Well, East Germany is richer than non-Londonian UK, which is even more shocking.

About provincial France, one needs to remember that it is a considerably larger than East Germany, so you have regions of higher and lesser wealth over such a vast territory, whereas East Germany is smaller and its GDP per capita is more homogenous across the land. So the average for provincial France is a bit meaningless. On the one hand you have provincial metropolitan areas with GDP per capita much higher than East Germany's (they are in the list: Lyon with $50,738, Nice-Monaco with $47,763, Toulouse with $46,729, etc.), and on the other hand there are very rural areas with low GDP per capita (these areas are also often inhabited by lots of old people, particularly retired farmers, who live off the land with small pensions, for example in places like Creuse, Cantal, Gers, etc). East Germany is much less rural (its population density is considerably higher than provincial France), and its inhabitants are mostly city dwellers, so it's hard to compare with very rural and aged areas like Creuse or Cantal.
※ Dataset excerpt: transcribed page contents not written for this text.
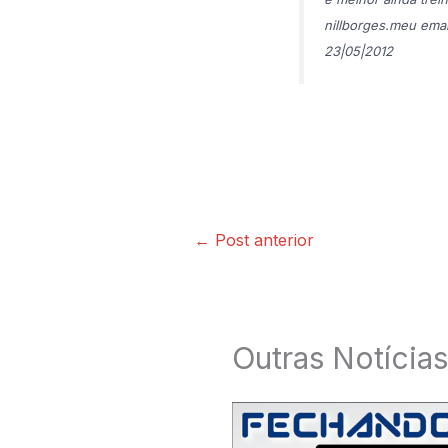
nillborges.meu emai
23|05|2012
←
Post anterior
Outras Notícias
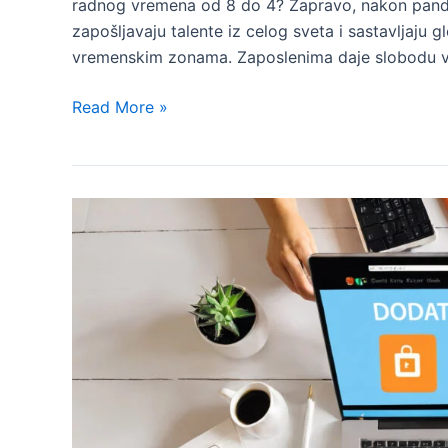
radnog vremena od 8 do 4? Zapravo, nakon pande
zapošljavaju talente iz celog sveta i sastavljaju g
vremenskim zonama. Zaposlenima daje slobodu vr
Prednosti
Read More »
i
mane
rada
na
daljinu
u
različitim
vremenskim
zonama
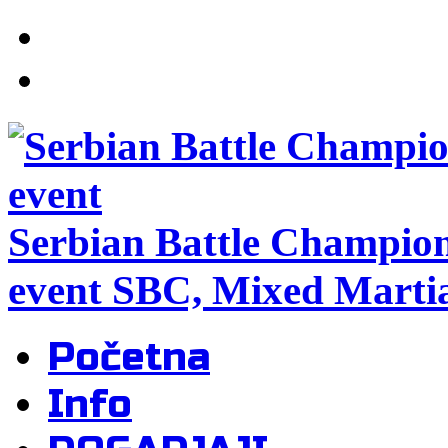
Serbian Battle Champio
event SBC, Mixed Martia
Početna
Info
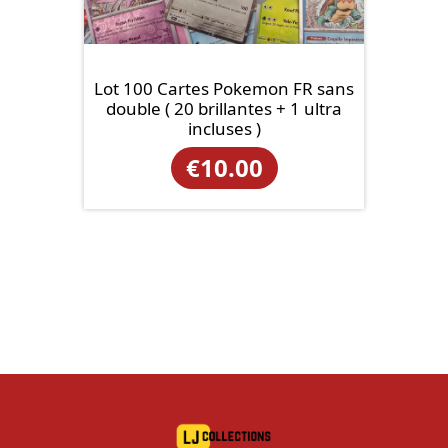
Lot 100 Cartes Pokemon FR sans
double ( 20 brillantes + 1 ultra
incluses )
€
10.00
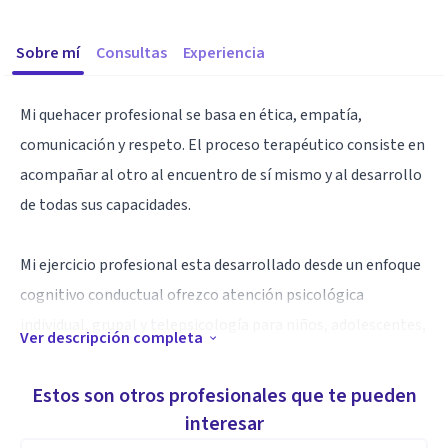
Sobre mí
Consultas
Experiencia
Mi quehacer profesional se basa en ética, empatía,
comunicación y respeto. El proceso terapéutico consiste en
acompañar al otro al encuentro de sí mismo y al desarrollo
de todas sus capacidades.
Mi ejercicio profesional esta desarrollado desde un enfoque
cognitivo conductual ofrezco atención psicológica
individual, grupal y telepsicología para niños, adolescentes,
Ver descripción completa
adultos y adultos mayores donde se promueva el cambio o
modificación de conductas, la adaptación al entorno, la
Estos son otros profesionales que te pueden
salud física y mental
interesar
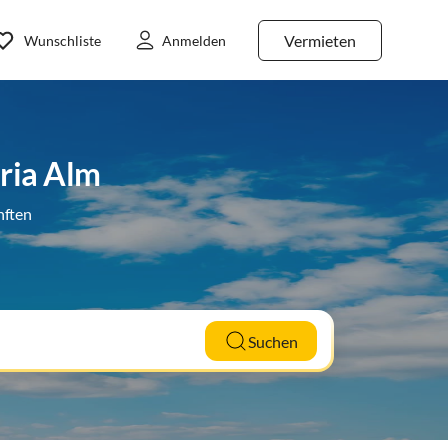
Vermieten
Wunschliste
Anmelden
ria Alm
nften
Suchen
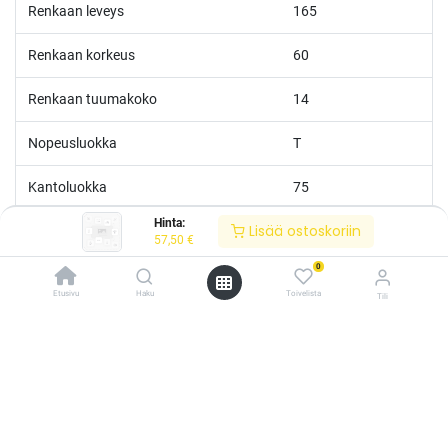
Renkaan leveys
165
Renkaan korkeus
60
Renkaan tuumakoko
14
Nopeusluokka
T
Kantoluokka
75
Hinta:
Lisää ostoskoriin
Polttoainetaloudellisuus
E
57,50
€
0
Märkäpito
E
Etusivu
Haku
Toivelista
Tili
Melutaso
B
/* ---------------------------------------------------------- Vaasan Rengaspaja –
typografia + väriteema (Odoo CSS-injektio) ---------------------------------------------
------------- */ /* Fontit Google Fontsista */ @import
Melu
71
url('https://fonts.googleapis.com/css2?
family=Bebas+Neue&family=Inter:wght@400;500;600&display=swap');
M+S
Kyllä
/* Brändivärit muuttujina */ :root { --vr-yellow: #F4D521; /* Pääkeltainen
*/ --vr-gold: #BA9517; /* Tummempi kulta (hover, korostukset) */ --vr-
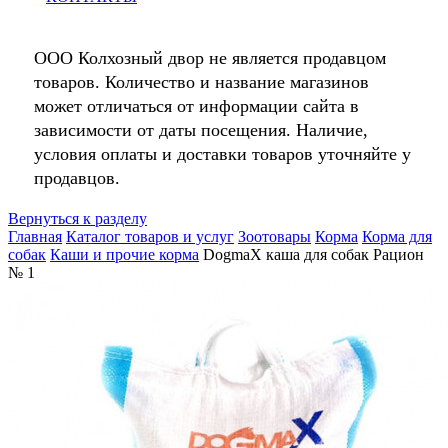
ООО Колхозный двор не является продавцом
товаров. Количество и название магазинов
может отличаться от информации сайта в
зависимости от даты посещения. Наличие,
условия оплаты и доставки товаров уточняйте у
продавцов.
Вернуться к разделу
Главная
Каталог товаров и услуг
Зоотовары
Корма
Корма для
собак
Каши и прочие корма
DogmaX каша для собак Рацион
№ 1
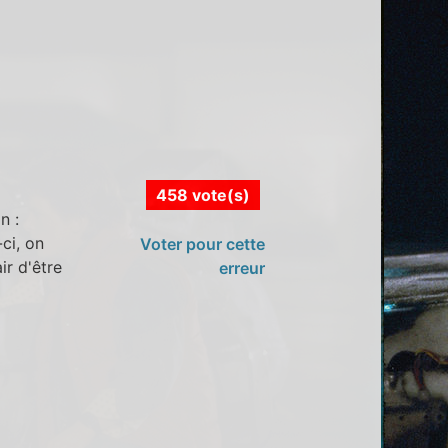
458 vote(s)
n :
ci, on
Voter pour cette
ir d'être
erreur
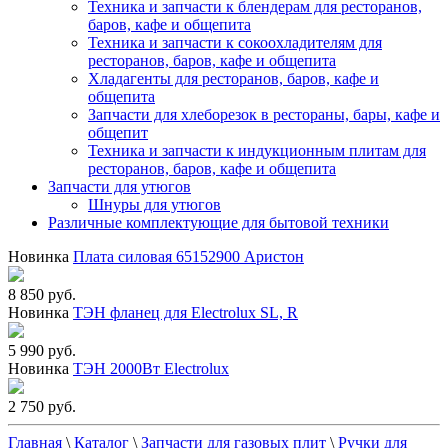
Техника и запчасти к блендерам для ресторанов,
баров, кафе и общепита
Техника и запчасти к сокоохладителям для
ресторанов, баров, кафе и общепита
Хладагенты для ресторанов, баров, кафе и
общепита
Запчасти для хлеборезок в рестораны, бары, кафе и
общепит
Техника и запчасти к индукционным плитам для
ресторанов, баров, кафе и общепита
Запчасти для утюгов
Шнуры для утюгов
Различные комплектующие для бытовой техники
Новинка
Плата силовая 65152900 Аристон
8 850 руб.
Новинка
ТЭН фланец для Electrolux SL, R
5 990 руб.
Новинка
ТЭН 2000Вт Electrolux
2 750 руб.
Главная
\
Каталог
\
Запчасти для газовых плит
\
Ручки для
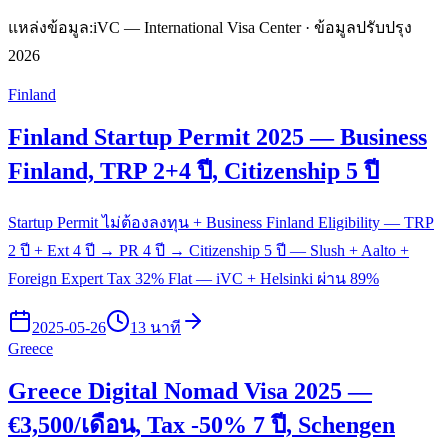
แหล่งข้อมูล:
iVC — International Visa Center · ข้อมูลปรับปรุง
2026
Finland
Finland Startup Permit 2025 — Business
Finland, TRP 2+4 ปี, Citizenship 5 ปี
Startup Permit ไม่ต้องลงทุน + Business Finland Eligibility — TRP
2 ปี + Ext 4 ปี → PR 4 ปี → Citizenship 5 ปี — Slush + Aalto +
Foreign Expert Tax 32% Flat — iVC + Helsinki ผ่าน 89%
2025-05-26
13 นาที
Greece
Greece Digital Nomad Visa 2025 —
€3,500/เดือน, Tax -50% 7 ปี, Schengen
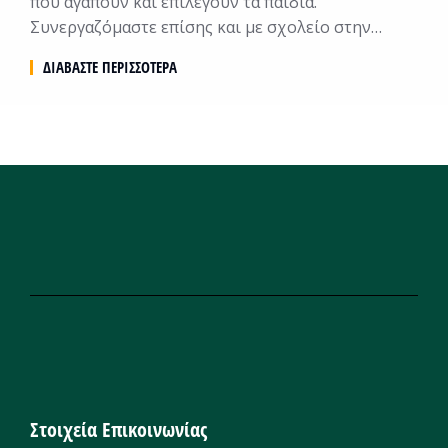
που αγαπούν και επιλέγουν τα παιδιά.
Συνεργαζόμαστε επίσης και με σχολείο στην…
ΔΙΑΒΆΣΤΕ ΠΕΡΙΣΣΌΤΕΡΑ
Στοιχεία Επικοινωνίας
In general, I would say that Germany tends to be a homogenous country (small rural Bavarian or Wurttemburgian districts are as productive and wealthy as big cities), whereas France is more a country of big contrasts, a bit like the US, with very productive and wealthy large cities, and rather unproductive and less well-off rural areas. Of course the big difference with the US is the huge regional equalization in France. Thanks to redistribution by the French state, you don't really notice the sharp differences on the ground, because money from the big cities is pumped to fund the rural areas. It's not like you're going to see potholes on the roads in Creuse or Cantal, even though their headline GDP per capita is as low as the Italian Mezzogiorno. In fact the roads and public equipments would tend to be in better shape in the rural areas with low GDP per capita, because the French state has always had a tendency to favor disproportionately the rural areas, to the detriment of the big cities which sorely need investment (the northern districts of Marseille or the northern banlieues of Paris come to mind).